Resistance in animal bacteria
There is a possibility that animals in the developing world could be a source of resistant bacteria or resistance genes; though this is not as likely as it would be with animals in the industrialized world. Most ruminants use bacteria in their gastrointestinal tract to break down the cellulose of grass and release the nutrients within. As feed for animals was modified and became richer in nutrients, the need for these bacteria decreased. They were, however, still prospering on the new feed, reducing the amount available for the host animal. In order to combat this, animals were given sub-inhibitory doses of antibiotics to suppress the growth of these commensal bacteria. These antibiotics are referred to as growth promoters and their use does significantly increase weight gain; however, the use of sub inhibitory concentrations also promotes the development of resistance. In 1969, the Swann Report outlawed the administration of antibiotics, used in human medicine, as growth promoters. In 2006, the European Union outlawed the use of all growth promoters for fear that their use was leading to antibiotic resistance. In the United States, no ban has been placed on the use of growth promoters and they are still extensively used.
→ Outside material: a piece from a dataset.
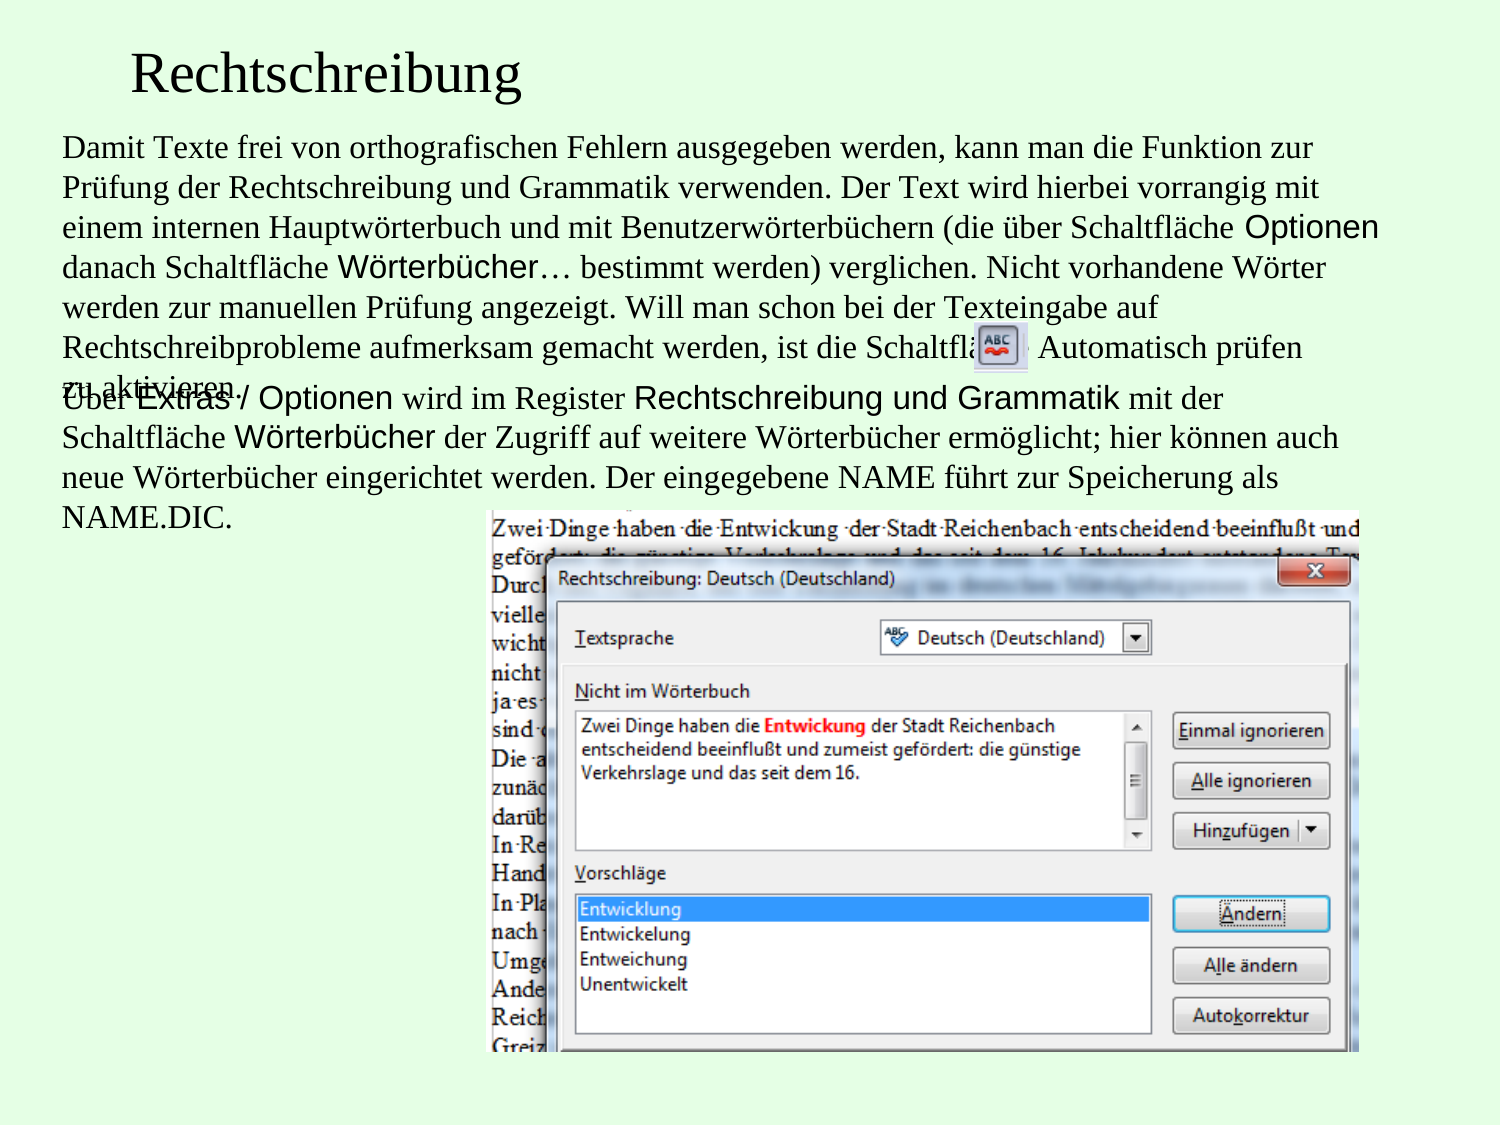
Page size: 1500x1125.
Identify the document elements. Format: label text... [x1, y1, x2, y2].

Since the Second World War, many countries, including the United Kingdom, decided to massively increase their food production. This required the intensive farming of animals, especially poultry, pigs, and fish. The massive collectivization of animals leads to rapid transmission of disease from one animal to another. In order to combat this, half the antibiotics used in the United Kingdom are used to treat infections in farm animals. They are, however, used differently from clinical practice.